(GIVEN TASK 1) Quote the stored items verbatim, beginning with the first line of the stored items and stopping after the line that contains "text_box [484, 401, 1241, 733]".

(EXCERPTED PASSAGE)
>> begin

Human beings’ excessive demand and consumption of land resources have brought various problems, such as land degradation, land desertification, sharp reduction of forest land and grassland area, soil erosion, serious land pollution, and so on. These problems directly lead to the paralysis of some systems and the extinction of rare species [1]. If human beings create value without paying attention to the protection of nature and blindly destroy it, the living conditions will be greatly reduced and the future development will be limited. Therefore, it is necessary to reasonably classify and use land [24].

With the rapid development of high-speed imaging sensors and remote sensing technology, the resolution of remote sensing image can be as high as 0.41 m. On the one hand, the maturity of high-resolution remote sensing image technology provides accurate information for understanding the world; on the other hand, it brings great challenges to the automatic and intelligent interpretation of remote sensing image. How to make full use of these high-quality data is an important research direction [58]. High-resolution remote sensing images contain rich and complex surface information and record more ground object details. They are widely used in agriculture, industry, military, and other fields. The study of ground information through high-resolution remote sensing images can not only facilitate resource survey, disaster monitoring, urban planning, and military defense but also contribute to the improvement of intelligent technologies such as unmanned driving, crop planting statistics, remote sensing mapping, and so on [912].

Deep learning has strong feature fitting ability, so it is widely used in remote sensing image scene classification. This method extracts image features layer by layer in an end-to-end way, fuses them to form high-level features, and finally generates the semantic description of the image, that is, category label [1317]. Due to the use of real semantic labels, deep learning can extract feature representations highly related to image categories and achieve high classification accuracy [18].

The widely used land use classification methods mainly include visual interpretation, supervised classification, unsupervised classification, and so on [19]. In recent years, with the development of artificial intelligence, the deep learning method has been gradually introduced into land use classification [20]. Zhang et al. [21] combined the advantages of convolutional neural network and Markov random field and proposed a variable precision rough set (VPRS) model to quantify the uncertainty in the classification of VFSR image by convolutional neural network (CNN). Maggiori et al. [22] proposed a CNN model for remote sensing image classification. CNN was used to learn the contextual features of image labels on a large scale. This network was composed of four stacked convolution layers. The image was downsampled, and the relevant features were extracted. In order to overcome the shortcomings of large-scale labeled remote sensing image datasets, Scott et al. [23] proposed a method of combining transfer learning with deep convolutional neural network (DCNN), which used TL to guide DCNN. This method retained the depth visual features learned from image corpora in different image domains, so as to improve the robustness of DCNN to remote sensing image data. Mou et al. [24] proposed a full Conv-Deconv network for unsupervised spectral spatial feature learning of hyperspectral images, which could be trained end-to-end. Mou et al. [25] proposed a hyperspectral image classification method based on recurrent neural network, which used the newly proposed activation function Pre-tanh to replace the traditional tanh function for hyperspectral sequence data analysis. Naushad et al. [26] proposed a land classification method combining VGG16 and wide residual network and fine-tuned the model with transfer learning. Considering pixel-level classification and boundary mapping, Dong et al. [27] proposed a new feature integration network (FE-Net), which included two stages: multi-scale feature encapsulation and enhancement. However, in the face of high-resolution remote sensing images, the above methods are difficult to effectively mine data features, and there are many model parameters, which have the problems of low accuracy and efficiency.

>> end

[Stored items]
>> begin

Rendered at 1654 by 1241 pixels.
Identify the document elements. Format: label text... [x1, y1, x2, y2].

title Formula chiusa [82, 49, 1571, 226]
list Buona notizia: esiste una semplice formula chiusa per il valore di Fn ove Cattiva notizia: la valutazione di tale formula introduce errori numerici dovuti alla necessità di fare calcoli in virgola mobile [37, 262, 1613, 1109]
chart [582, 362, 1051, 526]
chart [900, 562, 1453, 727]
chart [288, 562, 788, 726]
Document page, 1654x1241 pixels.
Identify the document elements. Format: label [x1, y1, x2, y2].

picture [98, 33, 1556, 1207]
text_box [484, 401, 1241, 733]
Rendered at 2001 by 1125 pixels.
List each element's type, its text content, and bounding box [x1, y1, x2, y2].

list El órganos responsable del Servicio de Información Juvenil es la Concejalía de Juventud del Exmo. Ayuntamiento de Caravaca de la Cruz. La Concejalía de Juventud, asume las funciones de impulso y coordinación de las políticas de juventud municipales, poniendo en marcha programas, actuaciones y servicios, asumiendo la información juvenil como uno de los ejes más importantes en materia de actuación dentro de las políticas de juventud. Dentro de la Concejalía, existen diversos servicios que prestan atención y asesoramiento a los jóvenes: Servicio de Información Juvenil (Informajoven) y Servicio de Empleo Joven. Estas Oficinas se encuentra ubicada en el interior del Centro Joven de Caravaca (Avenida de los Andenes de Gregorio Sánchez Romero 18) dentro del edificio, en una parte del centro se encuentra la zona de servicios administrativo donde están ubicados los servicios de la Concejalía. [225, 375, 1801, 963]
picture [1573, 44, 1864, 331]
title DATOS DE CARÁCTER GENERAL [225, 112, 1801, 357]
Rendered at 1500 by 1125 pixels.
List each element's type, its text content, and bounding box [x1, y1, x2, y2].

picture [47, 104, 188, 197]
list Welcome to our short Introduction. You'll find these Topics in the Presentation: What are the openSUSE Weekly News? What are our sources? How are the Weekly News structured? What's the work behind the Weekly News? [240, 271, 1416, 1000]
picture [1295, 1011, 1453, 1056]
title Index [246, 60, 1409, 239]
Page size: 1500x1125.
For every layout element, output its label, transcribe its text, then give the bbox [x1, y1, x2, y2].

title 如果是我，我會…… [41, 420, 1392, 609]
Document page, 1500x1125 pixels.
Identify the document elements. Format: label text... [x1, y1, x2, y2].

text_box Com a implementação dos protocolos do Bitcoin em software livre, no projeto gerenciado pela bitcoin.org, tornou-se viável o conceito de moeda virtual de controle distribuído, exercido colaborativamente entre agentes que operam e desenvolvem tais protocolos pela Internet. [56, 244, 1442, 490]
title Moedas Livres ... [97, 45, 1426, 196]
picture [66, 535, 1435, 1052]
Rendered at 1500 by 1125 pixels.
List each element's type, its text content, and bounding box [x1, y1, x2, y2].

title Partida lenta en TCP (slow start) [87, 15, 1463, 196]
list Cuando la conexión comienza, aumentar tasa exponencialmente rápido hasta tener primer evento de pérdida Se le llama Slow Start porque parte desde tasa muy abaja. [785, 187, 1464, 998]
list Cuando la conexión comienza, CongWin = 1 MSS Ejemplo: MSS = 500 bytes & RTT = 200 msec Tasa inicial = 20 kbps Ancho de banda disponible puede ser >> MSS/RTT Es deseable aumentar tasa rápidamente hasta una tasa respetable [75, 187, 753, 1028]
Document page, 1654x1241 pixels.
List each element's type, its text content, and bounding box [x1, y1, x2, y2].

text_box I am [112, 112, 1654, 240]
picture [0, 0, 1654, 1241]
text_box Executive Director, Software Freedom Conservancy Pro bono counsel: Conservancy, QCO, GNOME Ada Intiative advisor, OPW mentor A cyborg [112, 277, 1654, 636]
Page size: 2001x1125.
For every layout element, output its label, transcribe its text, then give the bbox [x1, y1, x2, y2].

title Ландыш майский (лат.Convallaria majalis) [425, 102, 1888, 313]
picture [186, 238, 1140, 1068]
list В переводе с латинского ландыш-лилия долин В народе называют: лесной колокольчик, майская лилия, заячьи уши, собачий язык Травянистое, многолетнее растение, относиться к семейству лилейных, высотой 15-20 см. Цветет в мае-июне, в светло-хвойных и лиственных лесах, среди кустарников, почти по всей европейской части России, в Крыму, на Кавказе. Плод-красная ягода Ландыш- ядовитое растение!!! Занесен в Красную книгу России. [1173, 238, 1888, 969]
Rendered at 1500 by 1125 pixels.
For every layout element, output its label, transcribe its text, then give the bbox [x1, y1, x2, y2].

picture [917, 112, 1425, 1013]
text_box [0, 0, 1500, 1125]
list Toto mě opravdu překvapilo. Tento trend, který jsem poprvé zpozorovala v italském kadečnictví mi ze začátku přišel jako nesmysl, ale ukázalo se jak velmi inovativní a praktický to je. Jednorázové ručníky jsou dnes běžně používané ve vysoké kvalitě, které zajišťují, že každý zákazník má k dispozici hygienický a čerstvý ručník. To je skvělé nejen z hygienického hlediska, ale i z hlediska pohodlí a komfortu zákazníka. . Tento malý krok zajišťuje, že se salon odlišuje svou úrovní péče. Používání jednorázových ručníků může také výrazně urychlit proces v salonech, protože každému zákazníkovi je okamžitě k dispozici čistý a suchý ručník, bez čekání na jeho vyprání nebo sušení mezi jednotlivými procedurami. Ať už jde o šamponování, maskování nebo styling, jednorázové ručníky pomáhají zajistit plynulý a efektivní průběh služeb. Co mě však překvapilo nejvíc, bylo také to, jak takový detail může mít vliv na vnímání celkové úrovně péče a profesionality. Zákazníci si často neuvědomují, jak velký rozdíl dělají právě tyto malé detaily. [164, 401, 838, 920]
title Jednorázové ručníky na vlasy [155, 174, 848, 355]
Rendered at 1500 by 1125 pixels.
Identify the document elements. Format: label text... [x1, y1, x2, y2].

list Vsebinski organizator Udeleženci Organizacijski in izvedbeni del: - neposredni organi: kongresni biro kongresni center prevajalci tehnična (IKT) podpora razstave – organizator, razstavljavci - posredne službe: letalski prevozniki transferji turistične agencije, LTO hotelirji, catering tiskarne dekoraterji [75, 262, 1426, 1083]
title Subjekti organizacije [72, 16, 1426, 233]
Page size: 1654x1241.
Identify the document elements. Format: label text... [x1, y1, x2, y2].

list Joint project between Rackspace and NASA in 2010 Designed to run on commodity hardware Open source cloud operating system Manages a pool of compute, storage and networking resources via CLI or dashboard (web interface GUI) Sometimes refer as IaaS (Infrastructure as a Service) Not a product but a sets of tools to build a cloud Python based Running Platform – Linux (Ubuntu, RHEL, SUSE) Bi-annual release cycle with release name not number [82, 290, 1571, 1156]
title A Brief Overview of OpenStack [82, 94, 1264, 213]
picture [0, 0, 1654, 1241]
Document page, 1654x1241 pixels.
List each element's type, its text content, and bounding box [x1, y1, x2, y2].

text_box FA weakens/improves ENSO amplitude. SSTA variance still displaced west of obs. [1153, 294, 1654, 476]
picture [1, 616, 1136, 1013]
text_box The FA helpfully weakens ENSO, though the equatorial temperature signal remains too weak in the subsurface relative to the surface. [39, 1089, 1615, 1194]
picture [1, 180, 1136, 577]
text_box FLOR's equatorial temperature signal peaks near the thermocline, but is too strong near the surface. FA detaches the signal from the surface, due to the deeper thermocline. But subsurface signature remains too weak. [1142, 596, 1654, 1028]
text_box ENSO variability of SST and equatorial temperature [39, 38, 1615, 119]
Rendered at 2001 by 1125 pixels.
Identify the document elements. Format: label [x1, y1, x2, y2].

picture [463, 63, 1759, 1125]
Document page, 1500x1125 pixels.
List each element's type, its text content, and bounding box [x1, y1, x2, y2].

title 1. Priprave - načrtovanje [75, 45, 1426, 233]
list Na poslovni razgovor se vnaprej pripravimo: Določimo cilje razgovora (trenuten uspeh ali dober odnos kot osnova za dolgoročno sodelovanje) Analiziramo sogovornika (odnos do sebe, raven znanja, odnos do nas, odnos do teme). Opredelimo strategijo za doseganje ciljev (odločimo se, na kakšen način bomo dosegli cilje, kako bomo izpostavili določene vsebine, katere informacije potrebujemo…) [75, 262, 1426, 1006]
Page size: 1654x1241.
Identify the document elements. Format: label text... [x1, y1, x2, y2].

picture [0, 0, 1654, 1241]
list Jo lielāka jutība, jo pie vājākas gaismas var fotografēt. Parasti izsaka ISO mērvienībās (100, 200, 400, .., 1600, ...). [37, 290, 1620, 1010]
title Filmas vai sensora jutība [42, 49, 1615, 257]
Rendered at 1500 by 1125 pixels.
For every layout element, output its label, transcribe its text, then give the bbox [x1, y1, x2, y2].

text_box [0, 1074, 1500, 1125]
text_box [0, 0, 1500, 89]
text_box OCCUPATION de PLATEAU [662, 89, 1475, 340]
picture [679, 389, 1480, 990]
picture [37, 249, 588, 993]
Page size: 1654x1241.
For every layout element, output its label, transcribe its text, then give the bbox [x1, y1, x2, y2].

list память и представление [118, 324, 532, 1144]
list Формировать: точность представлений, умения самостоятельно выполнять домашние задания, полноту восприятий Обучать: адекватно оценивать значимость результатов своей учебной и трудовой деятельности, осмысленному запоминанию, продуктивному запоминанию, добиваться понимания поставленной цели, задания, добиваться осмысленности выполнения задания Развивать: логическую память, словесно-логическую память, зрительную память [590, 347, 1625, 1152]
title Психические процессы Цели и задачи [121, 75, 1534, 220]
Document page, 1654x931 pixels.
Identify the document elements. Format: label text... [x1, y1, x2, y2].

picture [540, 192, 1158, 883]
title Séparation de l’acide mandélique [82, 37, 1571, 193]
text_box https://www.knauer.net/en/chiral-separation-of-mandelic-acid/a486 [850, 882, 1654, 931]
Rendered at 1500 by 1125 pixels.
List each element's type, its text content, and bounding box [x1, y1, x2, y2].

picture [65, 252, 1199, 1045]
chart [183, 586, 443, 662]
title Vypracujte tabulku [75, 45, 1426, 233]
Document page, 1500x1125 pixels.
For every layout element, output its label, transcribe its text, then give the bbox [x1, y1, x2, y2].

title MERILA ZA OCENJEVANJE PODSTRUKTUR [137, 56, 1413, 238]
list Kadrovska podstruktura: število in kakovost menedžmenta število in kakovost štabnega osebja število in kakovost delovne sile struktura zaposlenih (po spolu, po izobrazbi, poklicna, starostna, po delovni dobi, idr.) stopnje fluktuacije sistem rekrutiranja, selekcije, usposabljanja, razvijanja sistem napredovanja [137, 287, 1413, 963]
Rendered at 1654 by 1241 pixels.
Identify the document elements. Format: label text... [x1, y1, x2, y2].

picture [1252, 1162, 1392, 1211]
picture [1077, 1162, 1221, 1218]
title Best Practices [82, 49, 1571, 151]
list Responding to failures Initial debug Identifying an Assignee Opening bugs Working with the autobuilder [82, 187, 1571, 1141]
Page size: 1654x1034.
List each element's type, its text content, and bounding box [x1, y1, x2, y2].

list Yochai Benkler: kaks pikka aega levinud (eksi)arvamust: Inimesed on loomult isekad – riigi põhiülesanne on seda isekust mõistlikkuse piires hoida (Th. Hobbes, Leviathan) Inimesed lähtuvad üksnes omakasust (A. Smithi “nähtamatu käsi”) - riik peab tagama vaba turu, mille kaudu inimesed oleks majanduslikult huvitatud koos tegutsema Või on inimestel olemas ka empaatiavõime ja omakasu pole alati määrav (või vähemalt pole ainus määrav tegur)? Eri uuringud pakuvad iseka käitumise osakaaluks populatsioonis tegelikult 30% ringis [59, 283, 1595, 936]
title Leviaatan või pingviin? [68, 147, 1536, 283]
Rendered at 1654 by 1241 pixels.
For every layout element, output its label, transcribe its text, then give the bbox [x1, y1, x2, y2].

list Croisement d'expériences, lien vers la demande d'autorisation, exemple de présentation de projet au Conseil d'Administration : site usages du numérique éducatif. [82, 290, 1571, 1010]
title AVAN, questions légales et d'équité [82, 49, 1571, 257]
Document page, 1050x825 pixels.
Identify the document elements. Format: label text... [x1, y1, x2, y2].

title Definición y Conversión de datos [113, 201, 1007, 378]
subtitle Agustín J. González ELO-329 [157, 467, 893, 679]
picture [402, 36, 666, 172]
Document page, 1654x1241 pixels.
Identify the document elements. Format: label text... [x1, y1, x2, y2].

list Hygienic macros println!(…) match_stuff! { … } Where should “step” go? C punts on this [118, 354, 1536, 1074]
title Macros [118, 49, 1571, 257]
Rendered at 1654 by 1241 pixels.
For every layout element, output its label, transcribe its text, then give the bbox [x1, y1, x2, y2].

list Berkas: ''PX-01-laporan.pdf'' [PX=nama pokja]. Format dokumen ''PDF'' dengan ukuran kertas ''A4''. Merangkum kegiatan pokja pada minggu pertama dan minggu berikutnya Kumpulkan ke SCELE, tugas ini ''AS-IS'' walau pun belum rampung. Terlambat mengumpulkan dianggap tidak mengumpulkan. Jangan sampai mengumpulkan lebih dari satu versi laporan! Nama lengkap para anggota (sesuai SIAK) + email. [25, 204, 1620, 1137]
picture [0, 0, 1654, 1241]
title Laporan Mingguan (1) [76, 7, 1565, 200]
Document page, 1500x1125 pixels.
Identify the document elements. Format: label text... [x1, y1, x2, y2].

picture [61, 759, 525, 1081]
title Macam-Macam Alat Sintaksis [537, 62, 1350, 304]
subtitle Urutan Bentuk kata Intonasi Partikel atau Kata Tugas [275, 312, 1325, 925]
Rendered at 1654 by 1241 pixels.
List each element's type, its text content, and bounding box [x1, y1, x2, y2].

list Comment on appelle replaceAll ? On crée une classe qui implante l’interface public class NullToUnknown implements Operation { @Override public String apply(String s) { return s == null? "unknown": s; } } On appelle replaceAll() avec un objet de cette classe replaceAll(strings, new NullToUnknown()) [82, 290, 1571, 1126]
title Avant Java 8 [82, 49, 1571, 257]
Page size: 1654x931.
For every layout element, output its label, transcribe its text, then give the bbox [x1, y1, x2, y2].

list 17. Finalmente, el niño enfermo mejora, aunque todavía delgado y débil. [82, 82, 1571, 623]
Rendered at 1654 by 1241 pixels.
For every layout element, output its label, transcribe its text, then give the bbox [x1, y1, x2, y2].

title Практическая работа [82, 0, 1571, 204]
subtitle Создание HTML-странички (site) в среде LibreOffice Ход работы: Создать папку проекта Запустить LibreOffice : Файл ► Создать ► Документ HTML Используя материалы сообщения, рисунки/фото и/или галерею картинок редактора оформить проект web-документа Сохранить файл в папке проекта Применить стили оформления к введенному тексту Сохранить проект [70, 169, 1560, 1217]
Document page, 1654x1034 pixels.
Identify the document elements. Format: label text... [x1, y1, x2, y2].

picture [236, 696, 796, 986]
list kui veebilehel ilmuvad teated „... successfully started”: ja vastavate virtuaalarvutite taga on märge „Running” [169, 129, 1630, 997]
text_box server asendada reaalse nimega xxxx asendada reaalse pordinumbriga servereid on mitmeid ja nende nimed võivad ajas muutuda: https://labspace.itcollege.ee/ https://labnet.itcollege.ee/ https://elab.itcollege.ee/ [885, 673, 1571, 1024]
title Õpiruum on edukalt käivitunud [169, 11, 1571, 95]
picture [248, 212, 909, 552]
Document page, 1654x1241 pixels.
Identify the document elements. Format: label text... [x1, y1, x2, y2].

>> end

(GIVEN TASK 2) In the passage on land use classification, how many stacked convolution layers made up the network that Maggiori et al. proposed?

(WRITTEN ANSWER 1)
Rendered at 1654 by 1241 pixels.
Identify the document elements. Format: label text... [x1, y1, x2, y2].

title Formula chiusa [82, 49, 1571, 226]
list Buona notizia: esiste una semplice formula chiusa per il valore di Fn ove Cattiva notizia: la valutazione di tale formula introduce errori numerici dovuti alla necessità di fare calcoli in virgola mobile [37, 262, 1613, 1109]
chart [582, 362, 1051, 526]
chart [900, 562, 1453, 727]
chart [288, 562, 788, 726]
Document page, 1654x1241 pixels.
Identify the document elements. Format: label [x1, y1, x2, y2].

picture [98, 33, 1556, 1207]
text_box [484, 401, 1241, 733]

(WRITTEN ANSWER 2) Four.